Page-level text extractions
┏━━

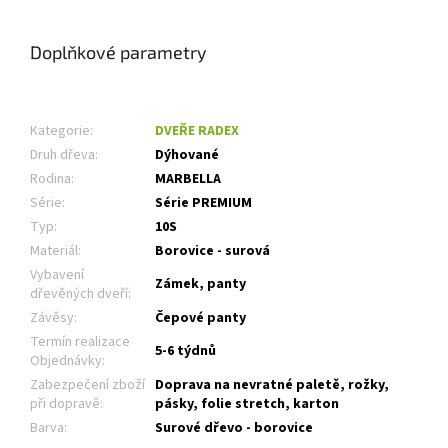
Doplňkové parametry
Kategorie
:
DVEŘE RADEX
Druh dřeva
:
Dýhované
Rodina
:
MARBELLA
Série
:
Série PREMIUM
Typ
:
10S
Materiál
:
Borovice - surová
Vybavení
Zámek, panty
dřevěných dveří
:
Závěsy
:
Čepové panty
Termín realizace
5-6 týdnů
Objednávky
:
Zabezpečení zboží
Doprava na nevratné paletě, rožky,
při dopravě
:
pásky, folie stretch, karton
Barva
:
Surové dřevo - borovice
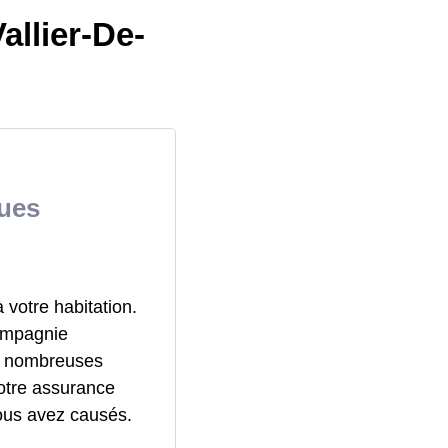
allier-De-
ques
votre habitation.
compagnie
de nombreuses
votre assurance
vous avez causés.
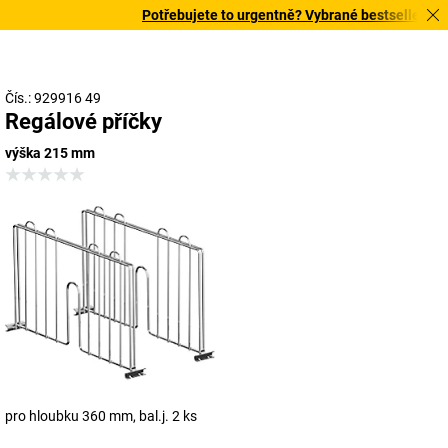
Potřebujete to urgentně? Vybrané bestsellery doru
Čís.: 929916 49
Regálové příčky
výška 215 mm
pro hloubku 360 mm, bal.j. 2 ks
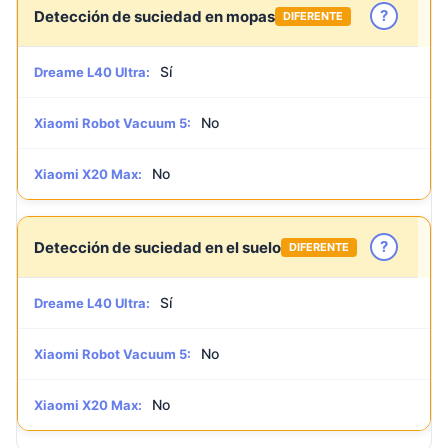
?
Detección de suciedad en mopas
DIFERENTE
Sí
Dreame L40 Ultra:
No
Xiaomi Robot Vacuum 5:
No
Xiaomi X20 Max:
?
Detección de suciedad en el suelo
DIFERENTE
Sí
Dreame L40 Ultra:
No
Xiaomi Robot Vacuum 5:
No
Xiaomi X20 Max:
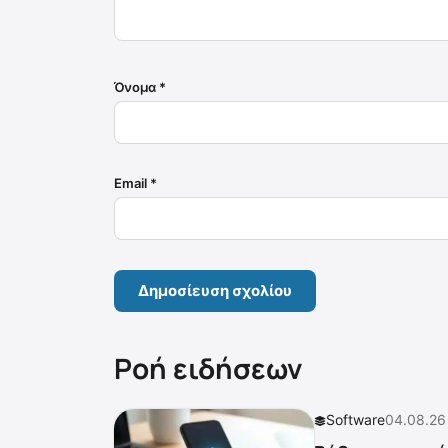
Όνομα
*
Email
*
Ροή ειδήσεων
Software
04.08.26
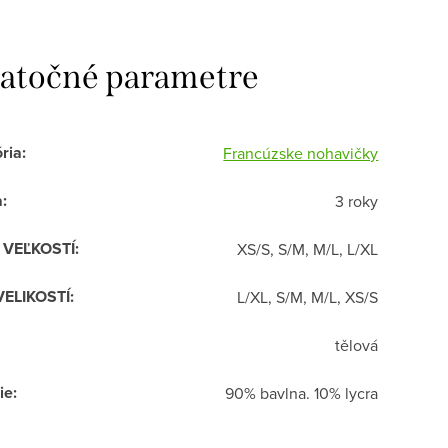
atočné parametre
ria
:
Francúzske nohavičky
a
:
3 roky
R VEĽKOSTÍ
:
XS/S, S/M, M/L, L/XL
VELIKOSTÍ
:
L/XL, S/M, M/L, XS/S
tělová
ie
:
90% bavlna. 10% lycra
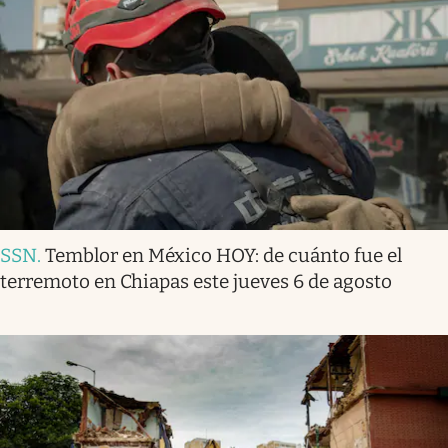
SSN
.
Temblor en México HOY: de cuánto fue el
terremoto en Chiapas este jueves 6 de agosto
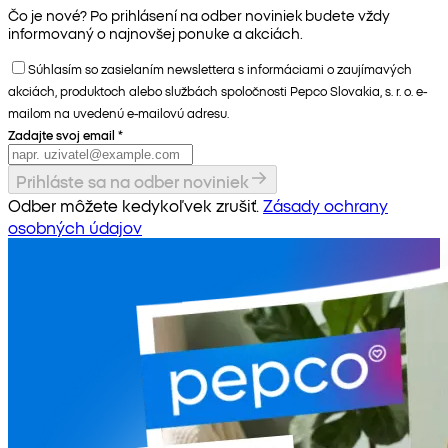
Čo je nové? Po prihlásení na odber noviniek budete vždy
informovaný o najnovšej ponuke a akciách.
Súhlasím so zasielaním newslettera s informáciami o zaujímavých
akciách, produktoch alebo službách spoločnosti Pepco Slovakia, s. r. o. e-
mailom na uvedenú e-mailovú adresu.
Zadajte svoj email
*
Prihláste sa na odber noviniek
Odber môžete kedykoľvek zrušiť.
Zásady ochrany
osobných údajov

┗━━

**Problem details:** Nothing but the lines from the one with "informovaný o najnovšej ponuke a akciách." through the final line of the data belongs in the answer, and they must match exactly.

**Task output:**
informovaný o najnovšej ponuke a akciách.
Súhlasím so zasielaním newslettera s informáciami o zaujímavých
akciách, produktoch alebo službách spoločnosti Pepco Slovakia, s. r. o. e-
mailom na uvedenú e-mailovú adresu.
Zadajte svoj email
*
Prihláste sa na odber noviniek
Odber môžete kedykoľvek zrušiť.
Zásady ochrany
osobných údajov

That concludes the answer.